--- START ---

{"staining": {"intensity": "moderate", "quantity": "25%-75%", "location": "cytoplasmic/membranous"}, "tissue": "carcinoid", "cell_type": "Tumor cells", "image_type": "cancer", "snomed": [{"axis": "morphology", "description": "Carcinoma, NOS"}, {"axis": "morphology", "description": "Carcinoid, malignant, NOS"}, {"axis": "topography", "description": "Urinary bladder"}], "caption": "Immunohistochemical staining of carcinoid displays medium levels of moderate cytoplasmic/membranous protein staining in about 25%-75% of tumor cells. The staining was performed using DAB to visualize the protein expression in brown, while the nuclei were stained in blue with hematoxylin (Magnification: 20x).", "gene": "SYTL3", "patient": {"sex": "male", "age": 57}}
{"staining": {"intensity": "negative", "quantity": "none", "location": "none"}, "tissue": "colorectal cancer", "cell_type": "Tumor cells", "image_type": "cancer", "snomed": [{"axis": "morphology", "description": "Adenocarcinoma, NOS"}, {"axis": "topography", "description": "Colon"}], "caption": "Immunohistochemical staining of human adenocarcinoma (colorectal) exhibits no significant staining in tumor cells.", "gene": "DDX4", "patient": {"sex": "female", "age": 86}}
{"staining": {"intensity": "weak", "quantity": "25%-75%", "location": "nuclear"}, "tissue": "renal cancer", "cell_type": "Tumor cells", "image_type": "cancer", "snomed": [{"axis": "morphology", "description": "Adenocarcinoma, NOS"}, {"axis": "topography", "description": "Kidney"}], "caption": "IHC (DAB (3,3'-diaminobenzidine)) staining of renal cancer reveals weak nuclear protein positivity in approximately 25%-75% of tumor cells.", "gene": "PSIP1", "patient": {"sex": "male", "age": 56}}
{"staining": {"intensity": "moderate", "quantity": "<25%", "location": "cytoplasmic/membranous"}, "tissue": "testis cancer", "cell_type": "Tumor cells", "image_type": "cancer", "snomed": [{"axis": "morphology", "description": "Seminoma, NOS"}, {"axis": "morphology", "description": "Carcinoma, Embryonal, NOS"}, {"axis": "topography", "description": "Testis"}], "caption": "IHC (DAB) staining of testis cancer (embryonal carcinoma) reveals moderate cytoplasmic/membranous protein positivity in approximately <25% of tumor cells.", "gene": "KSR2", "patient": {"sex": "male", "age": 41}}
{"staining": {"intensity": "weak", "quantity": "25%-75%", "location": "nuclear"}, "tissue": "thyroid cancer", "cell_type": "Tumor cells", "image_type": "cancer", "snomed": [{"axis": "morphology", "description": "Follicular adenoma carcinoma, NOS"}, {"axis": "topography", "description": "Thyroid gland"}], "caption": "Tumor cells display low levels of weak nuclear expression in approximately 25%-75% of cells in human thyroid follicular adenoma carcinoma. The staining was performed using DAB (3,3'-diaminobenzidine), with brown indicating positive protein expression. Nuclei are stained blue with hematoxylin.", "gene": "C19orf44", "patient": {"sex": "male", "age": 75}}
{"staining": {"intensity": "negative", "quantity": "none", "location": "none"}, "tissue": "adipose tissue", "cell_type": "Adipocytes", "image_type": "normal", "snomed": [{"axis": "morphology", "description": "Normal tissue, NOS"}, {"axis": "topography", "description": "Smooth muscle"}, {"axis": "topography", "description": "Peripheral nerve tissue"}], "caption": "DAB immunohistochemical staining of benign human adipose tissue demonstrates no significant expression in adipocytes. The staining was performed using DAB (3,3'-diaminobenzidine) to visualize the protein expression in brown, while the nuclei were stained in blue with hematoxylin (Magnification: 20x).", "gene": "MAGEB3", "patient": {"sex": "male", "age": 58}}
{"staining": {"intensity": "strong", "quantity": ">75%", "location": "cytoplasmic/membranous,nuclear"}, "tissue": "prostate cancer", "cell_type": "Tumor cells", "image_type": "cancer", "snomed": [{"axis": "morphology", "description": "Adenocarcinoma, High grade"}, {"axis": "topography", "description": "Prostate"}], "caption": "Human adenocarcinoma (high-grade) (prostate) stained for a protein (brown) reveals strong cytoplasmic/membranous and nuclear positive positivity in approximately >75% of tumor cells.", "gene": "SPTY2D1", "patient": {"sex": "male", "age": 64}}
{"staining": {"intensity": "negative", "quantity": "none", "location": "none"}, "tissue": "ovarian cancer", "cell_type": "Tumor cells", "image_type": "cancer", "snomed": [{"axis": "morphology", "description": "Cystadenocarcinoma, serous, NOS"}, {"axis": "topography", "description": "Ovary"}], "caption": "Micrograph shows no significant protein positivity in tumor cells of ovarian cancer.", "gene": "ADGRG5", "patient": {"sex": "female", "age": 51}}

--- END ---

== Exercise directions ==
Recopy the entries above exactly, with every line included.

== Written response ==
{"staining": {"intensity": "moderate", "quantity": "25%-75%", "location": "cytoplasmic/membranous"}, "tissue": "carcinoid", "cell_type": "Tumor cells", "image_type": "cancer", "snomed": [{"axis": "morphology", "description": "Carcinoma, NOS"}, {"axis": "morphology", "description": "Carcinoid, malignant, NOS"}, {"axis": "topography", "description": "Urinary bladder"}], "caption": "Immunohistochemical staining of carcinoid displays medium levels of moderate cytoplasmic/membranous protein staining in about 25%-75% of tumor cells. The staining was performed using DAB to visualize the protein expression in brown, while the nuclei were stained in blue with hematoxylin (Magnification: 20x).", "gene": "SYTL3", "patient": {"sex": "male", "age": 57}}
{"staining": {"intensity": "negative", "quantity": "none", "location": "none"}, "tissue": "colorectal cancer", "cell_type": "Tumor cells", "image_type": "cancer", "snomed": [{"axis": "morphology", "description": "Adenocarcinoma, NOS"}, {"axis": "topography", "description": "Colon"}], "caption": "Immunohistochemical staining of human adenocarcinoma (colorectal) exhibits no significant staining in tumor cells.", "gene": "DDX4", "patient": {"sex": "female", "age": 86}}
{"staining": {"intensity": "weak", "quantity": "25%-75%", "location": "nuclear"}, "tissue": "renal cancer", "cell_type": "Tumor cells", "image_type": "cancer", "snomed": [{"axis": "morphology", "description": "Adenocarcinoma, NOS"}, {"axis": "topography", "description": "Kidney"}], "caption": "IHC (DAB (3,3'-diaminobenzidine)) staining of renal cancer reveals weak nuclear protein positivity in approximately 25%-75% of tumor cells.", "gene": "PSIP1", "patient": {"sex": "male", "age": 56}}
{"staining": {"intensity": "moderate", "quantity": "<25%", "location": "cytoplasmic/membranous"}, "tissue": "testis cancer", "cell_type": "Tumor cells", "image_type": "cancer", "snomed": [{"axis": "morphology", "description": "Seminoma, NOS"}, {"axis": "morphology", "description": "Carcinoma, Embryonal, NOS"}, {"axis": "topography", "description": "Testis"}], "caption": "IHC (DAB) staining of testis cancer (embryonal carcinoma) reveals moderate cytoplasmic/membranous protein positivity in approximately <25% of tumor cells.", "gene": "KSR2", "patient": {"sex": "male", "age": 41}}
{"staining": {"intensity": "weak", "quantity": "25%-75%", "location": "nuclear"}, "tissue": "thyroid cancer", "cell_type": "Tumor cells", "image_type": "cancer", "snomed": [{"axis": "morphology", "description": "Follicular adenoma carcinoma, NOS"}, {"axis": "topography", "description": "Thyroid gland"}], "caption": "Tumor cells display low levels of weak nuclear expression in approximately 25%-75% of cells in human thyroid follicular adenoma carcinoma. The staining was performed using DAB (3,3'-diaminobenzidine), with brown indicating positive protein expression. Nuclei are stained blue with hematoxylin.", "gene": "C19orf44", "patient": {"sex": "male", "age": 75}}
{"staining": {"intensity": "negative", "quantity": "none", "location": "none"}, "tissue": "adipose tissue", "cell_type": "Adipocytes", "image_type": "normal", "snomed": [{"axis": "morphology", "description": "Normal tissue, NOS"}, {"axis": "topography", "description": "Smooth muscle"}, {"axis": "topography", "description": "Peripheral nerve tissue"}], "caption": "DAB immunohistochemical staining of benign human adipose tissue demonstrates no significant expression in adipocytes. The staining was performed using DAB (3,3'-diaminobenzidine) to visualize the protein expression in brown, while the nuclei were stained in blue with hematoxylin (Magnification: 20x).", "gene": "MAGEB3", "patient": {"sex": "male", "age": 58}}
{"staining": {"intensity": "strong", "quantity": ">75%", "location": "cytoplasmic/membranous,nuclear"}, "tissue": "prostate cancer", "cell_type": "Tumor cells", "image_type": "cancer", "snomed": [{"axis": "morphology", "description": "Adenocarcinoma, High grade"}, {"axis": "topography", "description": "Prostate"}], "caption": "Human adenocarcinoma (high-grade) (prostate) stained for a protein (brown) reveals strong cytoplasmic/membranous and nuclear positive positivity in approximately >75% of tumor cells.", "gene": "SPTY2D1", "patient": {"sex": "male", "age": 64}}
{"staining": {"intensity": "negative", "quantity": "none", "location": "none"}, "tissue": "ovarian cancer", "cell_type": "Tumor cells", "image_type": "cancer", "snomed": [{"axis": "morphology", "description": "Cystadenocarcinoma, serous, NOS"}, {"axis": "topography", "description": "Ovary"}], "caption": "Micrograph shows no significant protein positivity in tumor cells of ovarian cancer.", "gene": "ADGRG5", "patient": {"sex": "female", "age": 51}}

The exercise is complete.